TKR finished atop the six-team standings with seven wins from 10 matches, followed by Guyana Amazon Warriors which clocked six wins from their 10 matches. The winner in this evening's clash will go straight to the final of the tournament, while the loser will play the winner of the other qualifier which is between Jamaica Tallawahs and St. Kitts/Nevis Patriots which is carded for tomorrow at the same Providence Stadium.
TKR lost the precursor to this match on Sunday night, as the Warriors stormed to a six-wicket win in front of a packed house in Guyana. Today the same fans are expected to show to support as their team looks for a second straight win over the champs. Both teams will be hoping to seal their final spot but even if they don't there is a second chance.
On Sunday, emerging star Shimron Hetmyer and Sherfane Rutherford blasted Guyana Amazon Warriors into second place with an astonishing assault on the TKR bowlers.
The Warriors’ bowlers had played their part to restrict the Knight Riders powerful batting line-up to just 154/7, and that left Guyana with two different targets. As well as the usual 20-over target for the win, there was a second equation in play: victory inside 15.3 overs would be enough to leapfrog Jamaica Tallawahs on net run-rate and take the second spot.
That, of course, brought with it a place in Playoff One and a direct route to the Final with a second chance in the Semi-final should they lose.
At 67/2 from nine overs on the back of Cameron Delport’s 37 from 27, the Warriors looked well placed for the win but behind the rate required to take the second spot.

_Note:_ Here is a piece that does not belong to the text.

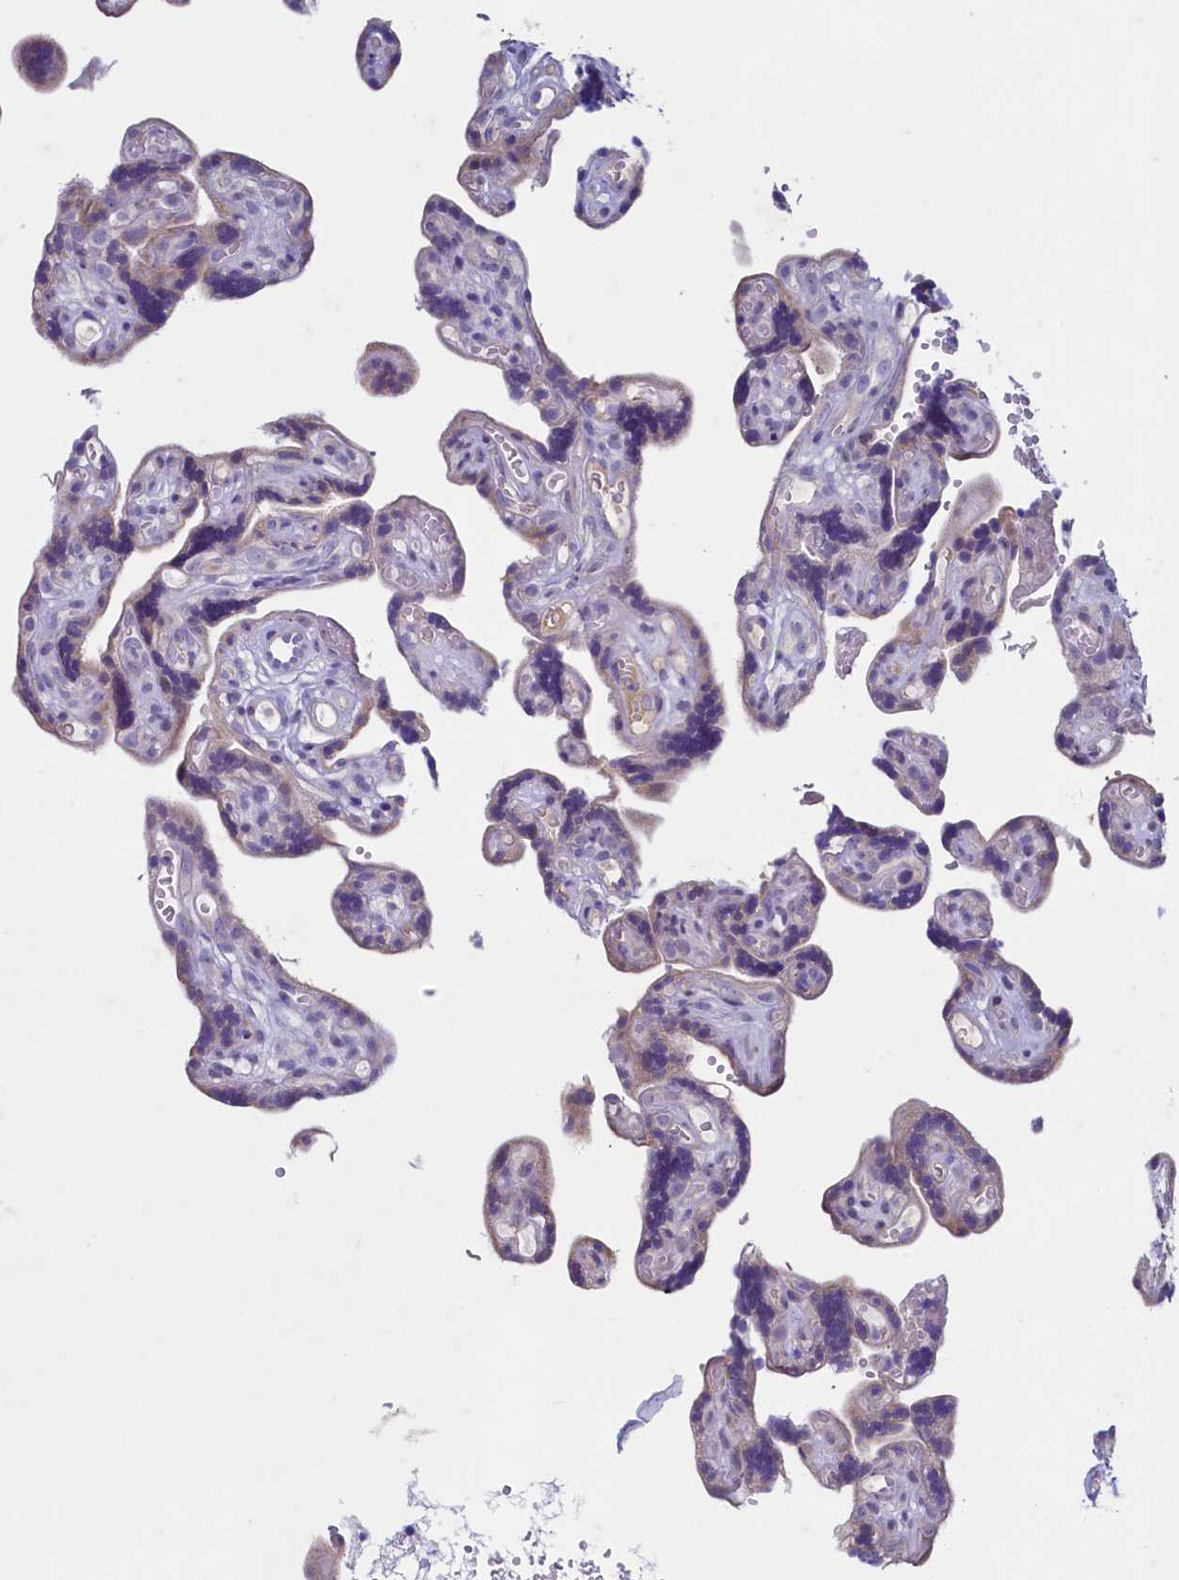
{"staining": {"intensity": "weak", "quantity": "<25%", "location": "cytoplasmic/membranous"}, "tissue": "placenta", "cell_type": "Decidual cells", "image_type": "normal", "snomed": [{"axis": "morphology", "description": "Normal tissue, NOS"}, {"axis": "topography", "description": "Placenta"}], "caption": "The photomicrograph demonstrates no significant positivity in decidual cells of placenta.", "gene": "MAP1LC3A", "patient": {"sex": "female", "age": 30}}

Then Hetmyer went berserk. Sixteen runs in three balls from Kevon Cooper in the 10th over propelled the score to 86/2 at halfway. When Jason Mohammed fell to Nikita Miller looking for another six, Sherfane Rutherford came in and showed how it was done.
He smashed his first two balls over mid-wicket for six but even better was to come as the next ball was reverse-swept high into the stands for a third successive Hero Maximum.
By now it was abundantly clear the Warriors were going all out for second place. There was to be no let-up. Hetmyer continued the onslaught in the next over, passing 50 in just 24 balls as he took Anderson Phillip for another pair of huge sixes.
Then it was back to Rutherford, with the second of three sixes he smashed off Dwayne Bravo in over 13 bringing up the 50 partnership in a mere 15 balls.
Although Hetmyer couldn’t quite see his team over the line, bowled by the impressive leg-spinner Fawad Ahmed, Chadwick Walton promptly smashed his first ball for six to bring the scores level and allow Rutherford the luxury of needing just a single to finish things rather than adding to his six sixes. He still hit four to end on a whirlwind 45 not out from 13 balls.
The Knight Riders were pegged back early with three key wickets falling in the Power Play. Run machine Colin Munro suffered a rare failure, bottom-edging Sohail Tanvir through to Luke Ronchi and departing for just 6 after replays confirmed the catch was clean.
Colin Ingram’s introduction to the side didn’t go to plan when he picked out deep mid-wicket off Chris Green for just 4, while Brendon McCullum was run out by a brilliant direct hit from Delport at point to reduce the Knight Riders to 23/3.
Denesh Ramdin has been in fine form since moving up the order and continued that despite slipping one place to four to accommodate Ingram. The Knight Riders keeper made 32 and shared a 54-run partnership with Darren Bravo to steady the ship before flicking Rayad Emrit all the way to Devendra Bishoo at deep square-leg.